ARTICLE:
◆ ◆ ◆ ◆

The business should identify those countries in which it operates and in which facilitation payments are typically demanded. An inventory should be made of any previous payments by the business, as well as by any intermediaries acting on its behalf, to determine compliance with the laws and exposure to risk.
 
3 Training
 
Training on how to respond to demands for payments should be provided to relevant employees and where applicable, intermediaries. This is often most effectively incorporated as part of a company’s anti-bribery compliance training and may include negotiation skills, discussion of experiences and relevant problem solving scenarios and role plays.
 
4 Ongoing review
 
The reality is that the process of removing facilitation payments as a way of business will not happen overnight for Australian businesses. However, a commitment to implement a change in policy will be required. Any facilitation payments made, along with those successfully resisted, should be recorded and reported to management, the compliance team and the legal department. Periodic analysis and review of these incidents will enable the business to continue to develop and refine its policy with respect to facilitation payments. These findings should be included in regular reports to the Board on progress of the company’s anti-bribery program.

◆ ◆ ◆ ◆

DATA:
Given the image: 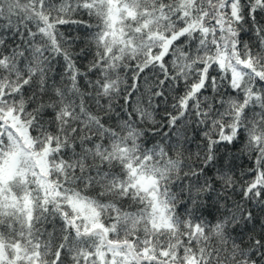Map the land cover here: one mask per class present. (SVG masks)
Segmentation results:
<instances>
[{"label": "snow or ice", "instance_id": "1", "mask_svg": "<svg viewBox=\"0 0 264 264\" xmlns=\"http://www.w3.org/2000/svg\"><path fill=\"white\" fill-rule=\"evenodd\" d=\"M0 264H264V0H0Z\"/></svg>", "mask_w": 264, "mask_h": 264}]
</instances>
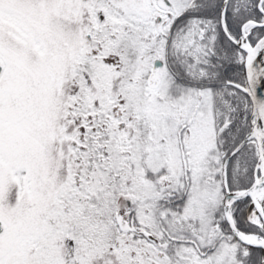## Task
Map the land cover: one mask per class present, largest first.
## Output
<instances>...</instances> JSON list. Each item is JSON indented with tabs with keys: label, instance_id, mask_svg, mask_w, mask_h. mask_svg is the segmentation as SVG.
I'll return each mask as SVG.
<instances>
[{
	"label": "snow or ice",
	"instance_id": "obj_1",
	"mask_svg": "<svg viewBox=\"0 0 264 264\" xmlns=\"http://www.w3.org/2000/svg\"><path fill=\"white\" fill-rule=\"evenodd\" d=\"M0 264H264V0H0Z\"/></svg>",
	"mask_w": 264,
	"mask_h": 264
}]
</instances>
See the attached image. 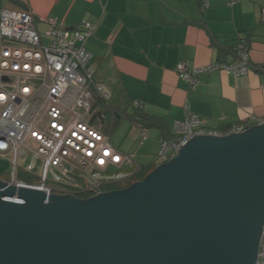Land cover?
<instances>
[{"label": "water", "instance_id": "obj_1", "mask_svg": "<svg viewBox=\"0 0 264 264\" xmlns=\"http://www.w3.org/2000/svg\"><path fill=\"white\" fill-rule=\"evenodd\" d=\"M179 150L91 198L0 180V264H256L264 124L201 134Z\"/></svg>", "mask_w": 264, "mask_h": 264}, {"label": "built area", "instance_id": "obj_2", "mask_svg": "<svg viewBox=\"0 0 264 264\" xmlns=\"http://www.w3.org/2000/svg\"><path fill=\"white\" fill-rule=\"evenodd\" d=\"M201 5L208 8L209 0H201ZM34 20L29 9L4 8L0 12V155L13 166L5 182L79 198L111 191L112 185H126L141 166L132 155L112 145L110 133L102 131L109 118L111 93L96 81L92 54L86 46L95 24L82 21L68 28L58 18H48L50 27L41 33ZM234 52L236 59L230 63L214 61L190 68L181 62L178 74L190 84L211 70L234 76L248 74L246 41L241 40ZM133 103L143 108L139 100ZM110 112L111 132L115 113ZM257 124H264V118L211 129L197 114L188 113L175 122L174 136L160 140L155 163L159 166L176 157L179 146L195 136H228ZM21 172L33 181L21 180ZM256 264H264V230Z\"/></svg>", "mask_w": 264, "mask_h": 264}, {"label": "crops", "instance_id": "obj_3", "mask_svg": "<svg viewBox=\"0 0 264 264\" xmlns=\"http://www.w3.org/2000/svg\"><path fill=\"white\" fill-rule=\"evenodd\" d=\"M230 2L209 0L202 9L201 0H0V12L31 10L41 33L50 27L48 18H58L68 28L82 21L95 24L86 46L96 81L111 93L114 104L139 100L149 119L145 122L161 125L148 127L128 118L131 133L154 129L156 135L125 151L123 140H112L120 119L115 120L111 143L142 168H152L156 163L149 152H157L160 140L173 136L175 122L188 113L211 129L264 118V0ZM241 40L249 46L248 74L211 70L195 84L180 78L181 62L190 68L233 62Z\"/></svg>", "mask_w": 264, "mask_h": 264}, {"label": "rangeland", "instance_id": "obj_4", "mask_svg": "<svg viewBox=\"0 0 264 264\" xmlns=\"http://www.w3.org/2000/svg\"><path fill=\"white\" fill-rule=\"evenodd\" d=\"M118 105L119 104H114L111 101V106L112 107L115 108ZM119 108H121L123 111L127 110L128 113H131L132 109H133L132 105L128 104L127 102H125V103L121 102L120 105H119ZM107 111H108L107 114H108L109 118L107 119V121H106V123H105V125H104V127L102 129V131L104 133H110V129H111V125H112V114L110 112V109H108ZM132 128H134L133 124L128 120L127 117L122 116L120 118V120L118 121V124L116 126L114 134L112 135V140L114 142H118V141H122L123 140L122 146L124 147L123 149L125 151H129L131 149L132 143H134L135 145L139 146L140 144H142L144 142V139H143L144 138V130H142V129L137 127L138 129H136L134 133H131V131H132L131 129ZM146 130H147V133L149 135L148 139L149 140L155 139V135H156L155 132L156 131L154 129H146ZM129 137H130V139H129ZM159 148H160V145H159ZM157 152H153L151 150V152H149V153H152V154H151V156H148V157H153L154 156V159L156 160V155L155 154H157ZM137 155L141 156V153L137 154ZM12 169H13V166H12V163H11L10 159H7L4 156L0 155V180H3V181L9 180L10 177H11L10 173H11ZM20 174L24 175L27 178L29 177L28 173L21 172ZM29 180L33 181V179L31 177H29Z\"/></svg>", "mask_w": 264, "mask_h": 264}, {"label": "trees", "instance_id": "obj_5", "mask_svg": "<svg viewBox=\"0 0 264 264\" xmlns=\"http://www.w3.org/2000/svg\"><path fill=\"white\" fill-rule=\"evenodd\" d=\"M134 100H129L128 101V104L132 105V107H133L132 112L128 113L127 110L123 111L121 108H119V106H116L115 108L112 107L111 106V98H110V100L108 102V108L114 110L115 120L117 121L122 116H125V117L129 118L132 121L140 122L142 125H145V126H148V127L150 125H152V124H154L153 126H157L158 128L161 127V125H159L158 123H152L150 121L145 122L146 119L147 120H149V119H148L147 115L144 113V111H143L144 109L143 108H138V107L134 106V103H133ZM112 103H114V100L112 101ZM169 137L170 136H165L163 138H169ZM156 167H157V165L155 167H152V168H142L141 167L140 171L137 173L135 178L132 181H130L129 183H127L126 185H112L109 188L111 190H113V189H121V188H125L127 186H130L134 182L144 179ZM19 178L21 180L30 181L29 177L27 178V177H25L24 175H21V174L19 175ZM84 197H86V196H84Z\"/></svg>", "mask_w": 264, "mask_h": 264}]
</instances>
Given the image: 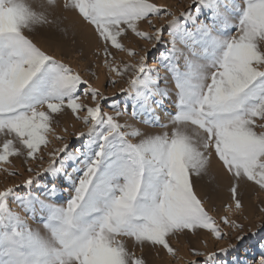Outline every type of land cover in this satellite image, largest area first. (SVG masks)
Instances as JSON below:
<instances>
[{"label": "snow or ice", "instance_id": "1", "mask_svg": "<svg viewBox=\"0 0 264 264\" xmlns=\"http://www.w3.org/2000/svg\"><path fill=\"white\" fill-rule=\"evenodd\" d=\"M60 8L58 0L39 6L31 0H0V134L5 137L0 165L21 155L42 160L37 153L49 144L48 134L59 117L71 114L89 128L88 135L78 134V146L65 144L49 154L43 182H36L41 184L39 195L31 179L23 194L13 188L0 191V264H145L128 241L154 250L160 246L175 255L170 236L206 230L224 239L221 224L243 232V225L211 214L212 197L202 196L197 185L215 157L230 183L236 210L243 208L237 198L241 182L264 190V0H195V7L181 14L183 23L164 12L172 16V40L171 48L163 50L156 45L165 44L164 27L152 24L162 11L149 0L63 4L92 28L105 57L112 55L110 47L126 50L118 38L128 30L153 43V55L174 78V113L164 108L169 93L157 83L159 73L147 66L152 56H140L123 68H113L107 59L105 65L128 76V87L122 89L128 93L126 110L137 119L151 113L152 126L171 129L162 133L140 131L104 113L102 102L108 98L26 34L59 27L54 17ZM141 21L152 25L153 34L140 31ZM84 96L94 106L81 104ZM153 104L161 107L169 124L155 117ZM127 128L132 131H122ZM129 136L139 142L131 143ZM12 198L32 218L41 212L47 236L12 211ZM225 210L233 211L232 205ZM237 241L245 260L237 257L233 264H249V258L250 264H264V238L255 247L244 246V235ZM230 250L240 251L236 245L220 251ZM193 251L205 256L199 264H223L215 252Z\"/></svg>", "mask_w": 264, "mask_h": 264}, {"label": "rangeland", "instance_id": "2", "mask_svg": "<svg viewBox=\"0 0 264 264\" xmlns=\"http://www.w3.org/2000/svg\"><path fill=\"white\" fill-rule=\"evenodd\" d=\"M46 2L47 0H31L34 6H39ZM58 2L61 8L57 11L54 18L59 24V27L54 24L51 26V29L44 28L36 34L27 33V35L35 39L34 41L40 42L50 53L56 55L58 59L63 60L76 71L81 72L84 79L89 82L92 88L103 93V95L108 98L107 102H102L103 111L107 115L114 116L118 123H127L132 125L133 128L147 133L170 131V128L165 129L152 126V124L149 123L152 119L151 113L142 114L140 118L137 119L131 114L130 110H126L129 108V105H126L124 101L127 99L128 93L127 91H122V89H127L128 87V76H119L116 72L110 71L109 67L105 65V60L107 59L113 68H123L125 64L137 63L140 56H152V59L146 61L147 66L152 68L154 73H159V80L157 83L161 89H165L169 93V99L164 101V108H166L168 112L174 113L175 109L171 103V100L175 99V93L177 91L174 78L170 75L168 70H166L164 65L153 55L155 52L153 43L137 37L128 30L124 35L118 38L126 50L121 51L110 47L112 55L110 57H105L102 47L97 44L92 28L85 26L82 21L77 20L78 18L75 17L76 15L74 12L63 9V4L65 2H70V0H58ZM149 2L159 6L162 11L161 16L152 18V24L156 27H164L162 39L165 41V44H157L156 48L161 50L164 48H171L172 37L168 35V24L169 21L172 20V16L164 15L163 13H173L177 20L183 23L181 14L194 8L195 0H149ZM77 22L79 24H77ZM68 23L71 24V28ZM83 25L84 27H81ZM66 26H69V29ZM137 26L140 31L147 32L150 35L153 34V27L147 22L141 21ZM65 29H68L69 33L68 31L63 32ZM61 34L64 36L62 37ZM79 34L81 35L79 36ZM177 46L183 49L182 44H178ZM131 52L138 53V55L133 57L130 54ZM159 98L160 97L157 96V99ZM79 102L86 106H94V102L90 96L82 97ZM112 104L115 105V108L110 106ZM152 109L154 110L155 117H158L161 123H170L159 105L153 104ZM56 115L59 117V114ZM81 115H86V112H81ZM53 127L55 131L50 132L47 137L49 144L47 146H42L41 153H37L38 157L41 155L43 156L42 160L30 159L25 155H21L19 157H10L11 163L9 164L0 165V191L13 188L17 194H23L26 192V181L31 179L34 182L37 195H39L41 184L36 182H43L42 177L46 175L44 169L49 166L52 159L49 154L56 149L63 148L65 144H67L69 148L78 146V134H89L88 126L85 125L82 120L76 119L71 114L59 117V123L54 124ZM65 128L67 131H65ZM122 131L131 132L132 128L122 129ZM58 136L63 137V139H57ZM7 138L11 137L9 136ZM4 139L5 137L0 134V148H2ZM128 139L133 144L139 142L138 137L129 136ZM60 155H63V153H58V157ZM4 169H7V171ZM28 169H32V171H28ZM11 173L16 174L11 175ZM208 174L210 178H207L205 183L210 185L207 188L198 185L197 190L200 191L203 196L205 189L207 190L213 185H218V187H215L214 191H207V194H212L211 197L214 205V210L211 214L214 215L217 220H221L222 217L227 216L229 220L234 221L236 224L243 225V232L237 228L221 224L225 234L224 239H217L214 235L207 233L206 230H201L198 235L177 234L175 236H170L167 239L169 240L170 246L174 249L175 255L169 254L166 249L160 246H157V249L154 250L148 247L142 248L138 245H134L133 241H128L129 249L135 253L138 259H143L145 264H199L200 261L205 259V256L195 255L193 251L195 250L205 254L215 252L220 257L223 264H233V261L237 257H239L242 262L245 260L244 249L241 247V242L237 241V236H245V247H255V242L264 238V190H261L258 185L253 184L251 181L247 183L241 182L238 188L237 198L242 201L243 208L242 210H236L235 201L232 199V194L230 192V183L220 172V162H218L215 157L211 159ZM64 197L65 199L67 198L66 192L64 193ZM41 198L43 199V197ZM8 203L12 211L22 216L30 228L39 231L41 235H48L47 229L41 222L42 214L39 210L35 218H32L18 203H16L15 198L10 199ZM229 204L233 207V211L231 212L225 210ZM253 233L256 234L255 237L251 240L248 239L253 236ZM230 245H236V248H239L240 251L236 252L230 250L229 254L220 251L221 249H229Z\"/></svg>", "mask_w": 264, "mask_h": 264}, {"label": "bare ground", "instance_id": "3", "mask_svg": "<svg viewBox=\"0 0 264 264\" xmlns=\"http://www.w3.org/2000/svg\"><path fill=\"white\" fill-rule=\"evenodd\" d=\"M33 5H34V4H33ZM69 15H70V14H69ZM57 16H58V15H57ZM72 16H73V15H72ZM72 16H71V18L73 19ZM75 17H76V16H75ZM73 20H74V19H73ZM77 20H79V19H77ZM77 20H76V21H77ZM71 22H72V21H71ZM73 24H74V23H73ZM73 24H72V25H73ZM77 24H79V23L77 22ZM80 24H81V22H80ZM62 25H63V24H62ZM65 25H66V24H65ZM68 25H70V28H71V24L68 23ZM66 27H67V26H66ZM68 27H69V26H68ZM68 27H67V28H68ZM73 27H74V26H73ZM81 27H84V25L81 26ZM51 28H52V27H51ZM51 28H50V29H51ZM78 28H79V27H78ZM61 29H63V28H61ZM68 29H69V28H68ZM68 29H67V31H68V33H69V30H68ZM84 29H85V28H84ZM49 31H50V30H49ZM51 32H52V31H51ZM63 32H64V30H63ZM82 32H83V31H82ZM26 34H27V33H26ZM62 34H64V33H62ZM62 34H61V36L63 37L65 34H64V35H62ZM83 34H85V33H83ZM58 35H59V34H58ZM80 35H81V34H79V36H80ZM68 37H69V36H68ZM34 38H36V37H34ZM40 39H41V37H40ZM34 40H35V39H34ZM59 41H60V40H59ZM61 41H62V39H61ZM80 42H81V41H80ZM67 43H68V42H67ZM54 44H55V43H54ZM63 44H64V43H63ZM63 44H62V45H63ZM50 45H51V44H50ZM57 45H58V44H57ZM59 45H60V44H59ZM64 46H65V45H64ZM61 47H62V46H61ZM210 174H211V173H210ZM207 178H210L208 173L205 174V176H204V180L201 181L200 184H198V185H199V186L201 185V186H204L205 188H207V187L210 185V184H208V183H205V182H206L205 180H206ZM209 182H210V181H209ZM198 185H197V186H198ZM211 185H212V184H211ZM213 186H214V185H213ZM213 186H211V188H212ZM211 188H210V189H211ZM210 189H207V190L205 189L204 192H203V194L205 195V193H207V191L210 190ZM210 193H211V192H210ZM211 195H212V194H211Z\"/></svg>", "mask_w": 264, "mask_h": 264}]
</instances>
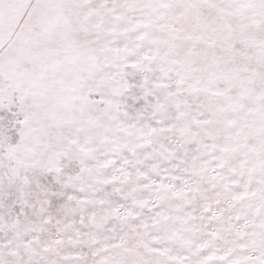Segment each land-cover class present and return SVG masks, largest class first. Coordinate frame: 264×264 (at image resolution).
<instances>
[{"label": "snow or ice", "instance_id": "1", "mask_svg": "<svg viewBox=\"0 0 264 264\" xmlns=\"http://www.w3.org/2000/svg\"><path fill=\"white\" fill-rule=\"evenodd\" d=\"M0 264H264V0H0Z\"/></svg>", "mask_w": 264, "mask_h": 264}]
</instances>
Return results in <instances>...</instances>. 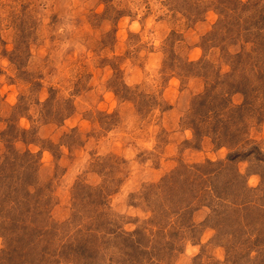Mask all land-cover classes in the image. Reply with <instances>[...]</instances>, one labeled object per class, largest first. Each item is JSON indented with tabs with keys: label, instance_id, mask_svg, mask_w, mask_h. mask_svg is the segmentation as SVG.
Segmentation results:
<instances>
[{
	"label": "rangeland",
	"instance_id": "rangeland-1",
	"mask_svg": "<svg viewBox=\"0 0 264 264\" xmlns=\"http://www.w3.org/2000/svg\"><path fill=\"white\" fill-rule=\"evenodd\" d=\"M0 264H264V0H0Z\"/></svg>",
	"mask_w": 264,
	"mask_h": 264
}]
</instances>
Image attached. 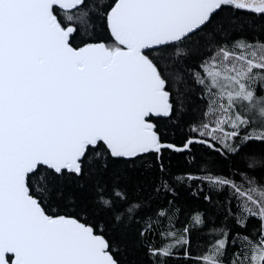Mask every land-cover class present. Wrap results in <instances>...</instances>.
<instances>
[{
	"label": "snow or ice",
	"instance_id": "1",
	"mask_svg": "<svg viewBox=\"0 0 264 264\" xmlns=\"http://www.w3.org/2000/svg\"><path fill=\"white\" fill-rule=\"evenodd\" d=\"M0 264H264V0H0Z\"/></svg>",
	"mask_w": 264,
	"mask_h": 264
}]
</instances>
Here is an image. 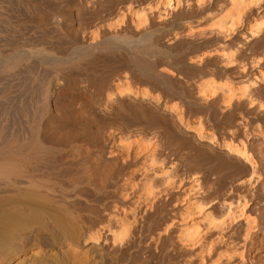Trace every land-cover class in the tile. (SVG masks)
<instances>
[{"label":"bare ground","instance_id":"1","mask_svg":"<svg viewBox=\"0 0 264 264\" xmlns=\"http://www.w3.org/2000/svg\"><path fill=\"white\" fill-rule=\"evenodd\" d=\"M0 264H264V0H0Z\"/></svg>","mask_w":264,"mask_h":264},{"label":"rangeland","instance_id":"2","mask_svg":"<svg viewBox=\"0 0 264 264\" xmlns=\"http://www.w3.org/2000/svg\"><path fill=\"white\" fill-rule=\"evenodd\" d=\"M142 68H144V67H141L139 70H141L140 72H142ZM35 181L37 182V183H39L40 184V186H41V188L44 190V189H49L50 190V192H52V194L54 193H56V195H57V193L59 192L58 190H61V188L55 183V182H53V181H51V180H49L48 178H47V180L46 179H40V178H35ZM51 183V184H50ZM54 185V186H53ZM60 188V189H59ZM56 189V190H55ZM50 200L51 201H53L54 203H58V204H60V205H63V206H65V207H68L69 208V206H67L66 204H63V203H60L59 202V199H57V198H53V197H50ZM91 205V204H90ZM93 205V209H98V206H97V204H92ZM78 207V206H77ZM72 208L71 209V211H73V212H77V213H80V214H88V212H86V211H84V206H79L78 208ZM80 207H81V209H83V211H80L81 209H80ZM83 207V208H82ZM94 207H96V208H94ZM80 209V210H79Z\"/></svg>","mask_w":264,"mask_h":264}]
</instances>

◆ ◆ ◆ ◆

WHAT THE TASK REQUIRES: From the passage on facilitation payments, extract the text starting with "4 Ongoing review" and going on through "company’s anti-bribery program.".

RESULT FOR THIS TASK:
4 Ongoing review
 
The reality is that the process of removing facilitation payments as a way of business will not happen overnight for Australian businesses. However, a commitment to implement a change in policy will be required. Any facilitation payments made, along with those successfully resisted, should be recorded and reported to management, the compliance team and the legal department. Periodic analysis and review of these incidents will enable the business to continue to develop and refine its policy with respect to facilitation payments. These findings should be included in regular reports to the Board on progress of the company’s anti-bribery program.